>> BEGIN

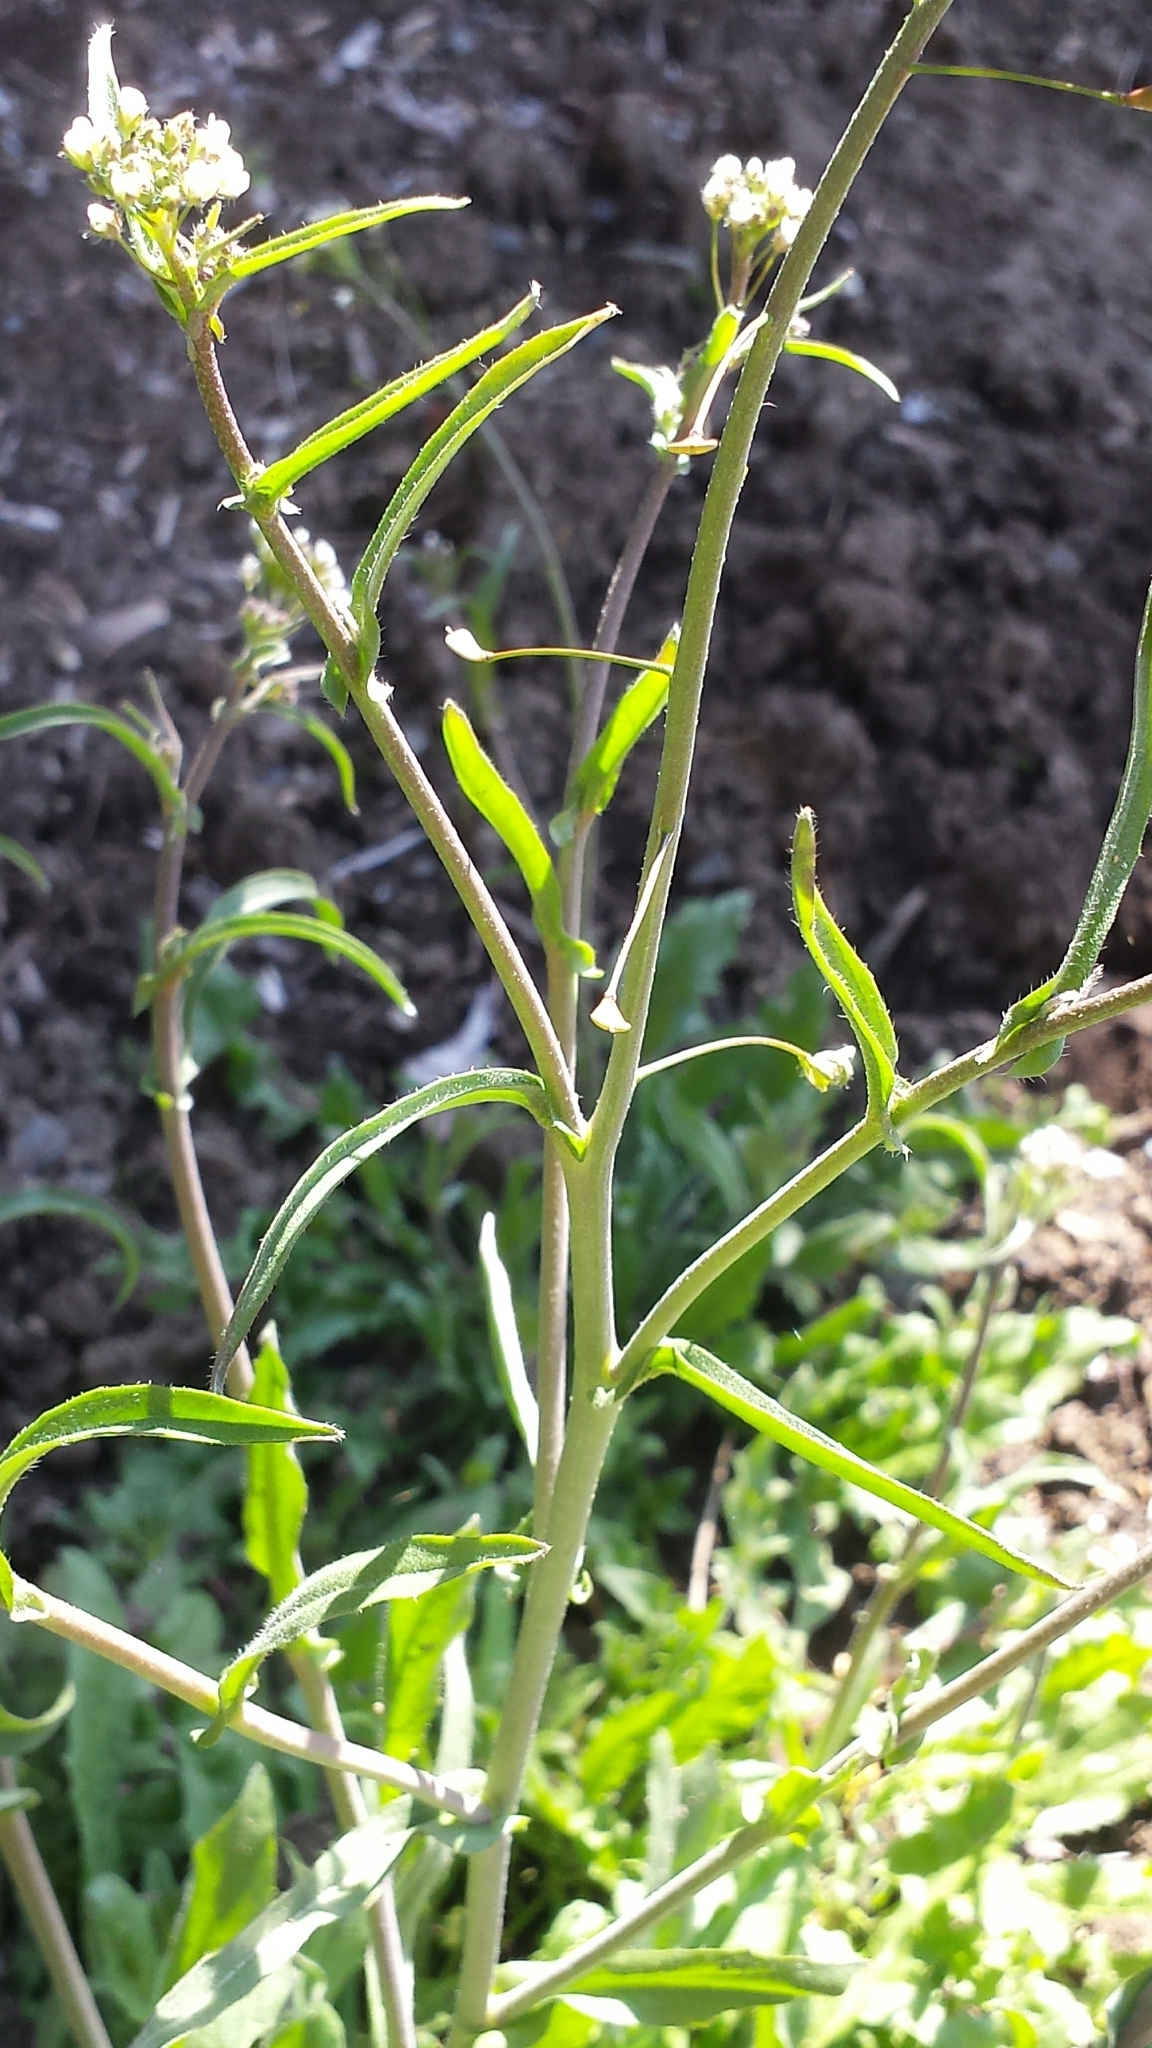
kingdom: Plantae
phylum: Tracheophyta
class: Magnoliopsida
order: Brassicales
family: Brassicaceae
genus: Capsella
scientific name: Capsella bursa-pastoris
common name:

>> END

**What needs to be done:**
Substitute "division" for "phylum" throughout the material above and change nothing else. Leave the pictures out.

**Worked solution:**
kingdom: Plantae
division: Tracheophyta
class: Magnoliopsida
order: Brassicales
family: Brassicaceae
genus: Capsella
scientific name: Capsella bursa-pastoris
common name:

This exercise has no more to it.